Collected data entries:
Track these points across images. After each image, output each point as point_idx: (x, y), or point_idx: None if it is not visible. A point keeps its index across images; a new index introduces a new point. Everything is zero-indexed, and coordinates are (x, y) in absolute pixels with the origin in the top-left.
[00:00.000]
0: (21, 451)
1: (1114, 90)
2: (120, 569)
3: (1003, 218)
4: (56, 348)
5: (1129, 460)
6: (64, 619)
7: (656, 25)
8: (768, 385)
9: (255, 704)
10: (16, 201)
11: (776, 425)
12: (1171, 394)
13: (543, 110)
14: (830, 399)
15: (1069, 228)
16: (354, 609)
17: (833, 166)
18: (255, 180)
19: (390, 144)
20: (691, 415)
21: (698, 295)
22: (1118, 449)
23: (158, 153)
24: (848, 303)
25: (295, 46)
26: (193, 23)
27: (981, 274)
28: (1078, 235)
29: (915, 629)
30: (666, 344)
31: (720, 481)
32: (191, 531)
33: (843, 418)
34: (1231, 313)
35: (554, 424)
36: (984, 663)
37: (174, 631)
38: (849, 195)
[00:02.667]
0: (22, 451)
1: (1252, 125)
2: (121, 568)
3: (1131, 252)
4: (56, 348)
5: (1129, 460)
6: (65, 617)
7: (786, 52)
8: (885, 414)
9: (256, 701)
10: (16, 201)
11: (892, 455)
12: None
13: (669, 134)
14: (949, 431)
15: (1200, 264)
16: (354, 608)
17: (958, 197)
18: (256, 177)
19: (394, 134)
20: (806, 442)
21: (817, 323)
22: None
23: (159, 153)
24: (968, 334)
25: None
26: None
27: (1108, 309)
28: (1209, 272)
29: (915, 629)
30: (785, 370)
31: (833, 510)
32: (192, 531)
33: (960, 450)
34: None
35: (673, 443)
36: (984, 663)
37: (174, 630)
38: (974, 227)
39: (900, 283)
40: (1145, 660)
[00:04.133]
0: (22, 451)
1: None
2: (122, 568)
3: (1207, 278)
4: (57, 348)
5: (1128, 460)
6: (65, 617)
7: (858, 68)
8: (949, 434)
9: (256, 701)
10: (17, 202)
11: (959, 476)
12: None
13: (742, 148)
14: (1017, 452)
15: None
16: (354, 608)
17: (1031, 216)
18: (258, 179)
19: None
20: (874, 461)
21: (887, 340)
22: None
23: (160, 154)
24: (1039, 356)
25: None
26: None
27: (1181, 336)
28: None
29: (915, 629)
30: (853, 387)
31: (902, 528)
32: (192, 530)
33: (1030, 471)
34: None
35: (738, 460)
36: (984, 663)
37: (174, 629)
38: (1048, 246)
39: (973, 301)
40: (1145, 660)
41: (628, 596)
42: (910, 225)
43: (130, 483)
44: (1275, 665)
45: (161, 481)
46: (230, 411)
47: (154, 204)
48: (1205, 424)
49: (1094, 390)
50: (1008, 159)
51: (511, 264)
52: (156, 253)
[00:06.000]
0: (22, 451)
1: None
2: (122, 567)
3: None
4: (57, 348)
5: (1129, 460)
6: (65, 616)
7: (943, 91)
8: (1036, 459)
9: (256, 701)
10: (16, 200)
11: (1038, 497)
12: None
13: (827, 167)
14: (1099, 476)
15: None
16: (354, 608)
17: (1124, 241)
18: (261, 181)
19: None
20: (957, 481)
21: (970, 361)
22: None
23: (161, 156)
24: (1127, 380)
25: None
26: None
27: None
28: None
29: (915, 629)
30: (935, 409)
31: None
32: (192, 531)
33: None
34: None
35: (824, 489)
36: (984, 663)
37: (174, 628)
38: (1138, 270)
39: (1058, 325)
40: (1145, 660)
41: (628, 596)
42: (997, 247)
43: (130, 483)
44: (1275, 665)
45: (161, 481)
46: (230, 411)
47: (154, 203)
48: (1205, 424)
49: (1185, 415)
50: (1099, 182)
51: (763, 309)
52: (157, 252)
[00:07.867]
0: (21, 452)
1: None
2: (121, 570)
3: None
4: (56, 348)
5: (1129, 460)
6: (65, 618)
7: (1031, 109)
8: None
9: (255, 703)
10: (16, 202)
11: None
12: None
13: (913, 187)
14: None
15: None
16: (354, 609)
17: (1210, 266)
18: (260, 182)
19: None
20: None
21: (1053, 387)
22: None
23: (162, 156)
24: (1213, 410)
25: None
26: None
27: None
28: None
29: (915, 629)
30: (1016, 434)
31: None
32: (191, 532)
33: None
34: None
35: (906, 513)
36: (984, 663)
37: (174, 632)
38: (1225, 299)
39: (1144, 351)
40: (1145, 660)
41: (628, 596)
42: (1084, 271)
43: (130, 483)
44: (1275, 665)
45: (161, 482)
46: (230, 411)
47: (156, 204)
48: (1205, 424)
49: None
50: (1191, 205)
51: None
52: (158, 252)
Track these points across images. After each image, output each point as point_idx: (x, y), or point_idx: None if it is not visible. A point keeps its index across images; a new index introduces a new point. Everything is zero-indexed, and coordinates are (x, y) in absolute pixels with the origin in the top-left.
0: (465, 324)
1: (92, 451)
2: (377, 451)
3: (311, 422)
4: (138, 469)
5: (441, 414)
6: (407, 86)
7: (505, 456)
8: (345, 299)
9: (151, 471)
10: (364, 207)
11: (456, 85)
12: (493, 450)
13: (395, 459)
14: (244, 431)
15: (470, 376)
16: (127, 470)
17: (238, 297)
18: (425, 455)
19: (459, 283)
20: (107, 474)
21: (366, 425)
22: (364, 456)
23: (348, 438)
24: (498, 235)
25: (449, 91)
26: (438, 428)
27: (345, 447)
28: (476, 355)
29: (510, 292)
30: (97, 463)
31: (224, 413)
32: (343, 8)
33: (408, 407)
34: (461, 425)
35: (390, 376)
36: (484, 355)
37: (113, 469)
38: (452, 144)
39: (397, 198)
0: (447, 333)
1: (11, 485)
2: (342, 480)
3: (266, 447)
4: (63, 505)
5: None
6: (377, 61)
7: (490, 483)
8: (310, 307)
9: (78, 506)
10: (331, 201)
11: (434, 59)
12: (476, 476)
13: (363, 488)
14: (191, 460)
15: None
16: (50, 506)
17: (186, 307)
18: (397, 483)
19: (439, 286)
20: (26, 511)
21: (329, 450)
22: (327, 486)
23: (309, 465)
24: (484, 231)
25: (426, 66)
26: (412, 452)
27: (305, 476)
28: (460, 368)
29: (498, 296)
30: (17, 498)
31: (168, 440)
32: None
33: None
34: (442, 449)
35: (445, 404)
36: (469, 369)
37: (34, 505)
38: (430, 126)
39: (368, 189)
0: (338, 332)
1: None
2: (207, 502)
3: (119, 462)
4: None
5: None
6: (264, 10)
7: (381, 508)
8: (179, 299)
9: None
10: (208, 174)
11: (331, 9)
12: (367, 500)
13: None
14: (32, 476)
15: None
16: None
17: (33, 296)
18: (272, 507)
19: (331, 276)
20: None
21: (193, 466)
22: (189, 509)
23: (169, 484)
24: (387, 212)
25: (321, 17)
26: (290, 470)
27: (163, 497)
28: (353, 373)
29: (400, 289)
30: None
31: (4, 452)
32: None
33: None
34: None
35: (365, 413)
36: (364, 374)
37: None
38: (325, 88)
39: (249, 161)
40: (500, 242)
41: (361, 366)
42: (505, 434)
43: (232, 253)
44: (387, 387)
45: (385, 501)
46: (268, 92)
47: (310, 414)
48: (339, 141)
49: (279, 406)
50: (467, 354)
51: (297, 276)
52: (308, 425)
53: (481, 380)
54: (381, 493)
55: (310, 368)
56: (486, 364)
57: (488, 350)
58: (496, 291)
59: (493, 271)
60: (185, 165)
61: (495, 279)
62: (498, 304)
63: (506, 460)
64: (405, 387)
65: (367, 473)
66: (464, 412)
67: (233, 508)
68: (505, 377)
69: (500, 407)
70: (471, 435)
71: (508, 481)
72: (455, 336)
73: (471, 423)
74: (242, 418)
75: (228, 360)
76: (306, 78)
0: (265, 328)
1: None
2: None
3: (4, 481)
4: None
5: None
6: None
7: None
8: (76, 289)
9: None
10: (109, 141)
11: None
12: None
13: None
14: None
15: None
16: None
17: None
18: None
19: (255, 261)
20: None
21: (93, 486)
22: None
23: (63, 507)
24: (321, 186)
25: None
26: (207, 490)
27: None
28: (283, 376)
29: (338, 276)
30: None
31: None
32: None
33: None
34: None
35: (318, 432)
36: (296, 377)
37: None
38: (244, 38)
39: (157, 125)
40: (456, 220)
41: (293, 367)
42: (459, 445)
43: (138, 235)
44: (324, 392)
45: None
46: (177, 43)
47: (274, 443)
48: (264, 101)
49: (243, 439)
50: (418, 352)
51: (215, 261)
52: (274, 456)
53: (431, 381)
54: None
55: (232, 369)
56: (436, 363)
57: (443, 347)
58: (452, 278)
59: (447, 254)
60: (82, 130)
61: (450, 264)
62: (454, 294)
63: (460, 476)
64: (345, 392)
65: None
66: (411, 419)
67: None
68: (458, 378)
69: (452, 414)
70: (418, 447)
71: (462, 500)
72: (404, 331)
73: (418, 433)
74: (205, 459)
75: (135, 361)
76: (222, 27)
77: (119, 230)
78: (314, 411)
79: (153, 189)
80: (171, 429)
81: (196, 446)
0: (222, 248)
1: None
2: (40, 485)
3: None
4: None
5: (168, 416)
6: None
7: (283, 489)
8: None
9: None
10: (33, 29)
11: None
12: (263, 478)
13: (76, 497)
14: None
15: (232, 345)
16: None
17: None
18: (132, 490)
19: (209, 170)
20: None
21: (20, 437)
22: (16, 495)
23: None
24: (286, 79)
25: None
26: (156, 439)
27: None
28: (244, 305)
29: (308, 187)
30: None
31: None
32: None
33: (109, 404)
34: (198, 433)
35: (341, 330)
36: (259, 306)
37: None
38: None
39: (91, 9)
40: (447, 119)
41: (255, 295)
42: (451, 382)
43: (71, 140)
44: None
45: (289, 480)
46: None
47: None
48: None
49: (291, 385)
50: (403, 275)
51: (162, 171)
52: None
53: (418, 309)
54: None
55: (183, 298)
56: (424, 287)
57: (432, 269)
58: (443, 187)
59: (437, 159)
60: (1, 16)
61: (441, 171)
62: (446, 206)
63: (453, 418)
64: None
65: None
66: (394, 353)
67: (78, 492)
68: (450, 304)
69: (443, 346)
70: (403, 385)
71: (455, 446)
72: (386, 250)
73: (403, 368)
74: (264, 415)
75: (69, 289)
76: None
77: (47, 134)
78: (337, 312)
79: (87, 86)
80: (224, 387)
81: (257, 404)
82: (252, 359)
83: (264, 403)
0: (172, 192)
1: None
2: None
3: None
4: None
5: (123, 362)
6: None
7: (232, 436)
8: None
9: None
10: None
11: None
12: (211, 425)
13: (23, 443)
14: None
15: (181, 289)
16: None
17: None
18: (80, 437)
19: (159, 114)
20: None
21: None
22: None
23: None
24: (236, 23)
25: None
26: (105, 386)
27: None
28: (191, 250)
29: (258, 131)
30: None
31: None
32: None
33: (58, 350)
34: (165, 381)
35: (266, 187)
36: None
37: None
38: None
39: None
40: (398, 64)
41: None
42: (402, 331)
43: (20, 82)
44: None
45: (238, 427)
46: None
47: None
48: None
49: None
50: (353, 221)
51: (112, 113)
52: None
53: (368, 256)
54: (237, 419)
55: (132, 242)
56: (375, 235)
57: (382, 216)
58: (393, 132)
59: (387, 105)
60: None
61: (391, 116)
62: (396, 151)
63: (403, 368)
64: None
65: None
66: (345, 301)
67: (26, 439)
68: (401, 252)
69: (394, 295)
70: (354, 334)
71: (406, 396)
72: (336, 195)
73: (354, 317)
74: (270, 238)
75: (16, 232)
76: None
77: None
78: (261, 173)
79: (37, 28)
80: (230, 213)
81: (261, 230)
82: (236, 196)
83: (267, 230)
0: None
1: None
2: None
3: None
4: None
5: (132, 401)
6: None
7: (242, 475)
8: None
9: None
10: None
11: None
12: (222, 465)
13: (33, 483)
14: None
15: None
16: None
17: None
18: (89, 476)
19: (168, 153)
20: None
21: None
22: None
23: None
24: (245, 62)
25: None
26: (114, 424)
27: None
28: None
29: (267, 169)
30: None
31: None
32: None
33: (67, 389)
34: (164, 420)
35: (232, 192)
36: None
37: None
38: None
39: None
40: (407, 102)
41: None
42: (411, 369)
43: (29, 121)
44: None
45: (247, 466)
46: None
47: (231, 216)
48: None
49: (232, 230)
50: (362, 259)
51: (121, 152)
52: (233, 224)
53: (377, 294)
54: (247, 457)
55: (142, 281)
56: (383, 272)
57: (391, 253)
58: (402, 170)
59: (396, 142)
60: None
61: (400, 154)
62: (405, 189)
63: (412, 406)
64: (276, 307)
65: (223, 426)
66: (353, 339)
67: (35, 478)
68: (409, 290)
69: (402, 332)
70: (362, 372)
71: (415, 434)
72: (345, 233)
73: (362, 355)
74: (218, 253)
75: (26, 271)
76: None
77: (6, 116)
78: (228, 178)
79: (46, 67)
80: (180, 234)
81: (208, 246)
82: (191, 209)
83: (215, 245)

Aim of the task: Return the opening line of the data and every line after it through the line containing "3: (1003, 218)", please, exactly as written and with nothing added.

Solution to the exercise:
Track these points across images. After each image, output each point as point_idx: (x, y), or point_idx: None if it is not visible. A point keeps its index across images; a new index introduces a new point. Everything is zero-indexed, and coordinates are (x, y) in absolute pixels with the origin in the top-left.
[00:00.000]
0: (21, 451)
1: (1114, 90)
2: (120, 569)
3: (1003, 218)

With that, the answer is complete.